The novel is certainly making fun of Greene's campiness. But it also agrees with Dorian that Nebraska is fairly awful, and it's mocking his parents for their parochial horror at their son's probably quite standard indiscretions.
"In other words, you were having me trailed," Ignatius screamed. "My own mother!" (13.23)
Mrs. Reilly was having Ignatius trailed because (spurred on by Claude) she was worried that he was attending a Communist meeting. In Confederacy, even Cold War spying exists in the context of family bickering.
Now Mr. Levy knew that his wife's strange logic made it necessary for him to be ruined. She wanted to see Abelman victorious; she would see in the victory some peculiar justification. (13.138)
Mrs. Levy is hoping here that her family is ruined and that she, personally, will be cast into a life of poverty, just because it would give her so much satisfaction to see all her worst predictions about Mr.

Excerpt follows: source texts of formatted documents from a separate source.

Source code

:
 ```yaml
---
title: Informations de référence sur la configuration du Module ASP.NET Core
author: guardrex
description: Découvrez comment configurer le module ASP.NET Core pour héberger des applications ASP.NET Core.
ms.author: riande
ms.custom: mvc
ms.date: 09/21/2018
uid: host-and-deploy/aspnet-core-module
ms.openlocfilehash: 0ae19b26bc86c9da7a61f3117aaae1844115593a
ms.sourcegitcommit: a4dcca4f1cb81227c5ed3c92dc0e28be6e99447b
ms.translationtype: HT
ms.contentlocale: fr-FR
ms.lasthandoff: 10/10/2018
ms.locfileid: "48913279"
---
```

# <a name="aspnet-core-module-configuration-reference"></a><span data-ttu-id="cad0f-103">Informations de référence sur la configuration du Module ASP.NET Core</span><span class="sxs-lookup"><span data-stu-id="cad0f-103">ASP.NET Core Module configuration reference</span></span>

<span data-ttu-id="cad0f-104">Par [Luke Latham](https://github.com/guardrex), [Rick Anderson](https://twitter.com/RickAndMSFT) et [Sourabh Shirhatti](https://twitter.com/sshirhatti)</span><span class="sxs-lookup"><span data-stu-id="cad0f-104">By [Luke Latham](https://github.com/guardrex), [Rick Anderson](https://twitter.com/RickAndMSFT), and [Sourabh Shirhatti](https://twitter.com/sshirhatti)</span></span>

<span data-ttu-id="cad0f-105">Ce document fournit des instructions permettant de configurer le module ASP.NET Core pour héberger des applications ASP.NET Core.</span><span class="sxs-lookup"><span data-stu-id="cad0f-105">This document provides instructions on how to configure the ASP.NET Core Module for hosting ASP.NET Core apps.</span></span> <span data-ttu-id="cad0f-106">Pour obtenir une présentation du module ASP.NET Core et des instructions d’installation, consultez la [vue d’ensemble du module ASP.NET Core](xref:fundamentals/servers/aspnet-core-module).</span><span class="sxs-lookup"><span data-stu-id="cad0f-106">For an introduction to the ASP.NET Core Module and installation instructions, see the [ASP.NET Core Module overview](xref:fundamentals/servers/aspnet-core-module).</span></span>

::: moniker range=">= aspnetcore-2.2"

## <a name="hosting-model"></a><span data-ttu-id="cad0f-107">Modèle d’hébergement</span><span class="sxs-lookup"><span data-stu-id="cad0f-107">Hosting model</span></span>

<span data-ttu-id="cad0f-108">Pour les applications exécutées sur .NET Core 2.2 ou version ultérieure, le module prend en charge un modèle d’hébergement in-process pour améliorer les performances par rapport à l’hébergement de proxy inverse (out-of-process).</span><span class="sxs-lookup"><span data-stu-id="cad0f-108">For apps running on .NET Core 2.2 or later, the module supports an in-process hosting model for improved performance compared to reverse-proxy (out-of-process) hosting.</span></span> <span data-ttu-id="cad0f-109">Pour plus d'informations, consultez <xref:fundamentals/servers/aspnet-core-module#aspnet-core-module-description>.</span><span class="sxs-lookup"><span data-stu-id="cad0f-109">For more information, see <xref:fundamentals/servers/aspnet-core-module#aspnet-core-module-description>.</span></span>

Levy come true. In a book filled with mean-spirited people, Mrs. Levy is perhaps the single purest avatar of spite. It's a thing of beauty.
"I'm sorry I run into that building, Ignatius. I love you." (14.46)
Aw… a sincere statement of mother love. It's in the context of Mrs. Reilly having finally decided to ship her son off to the psychiatric ward, of course. But still, it's sweet.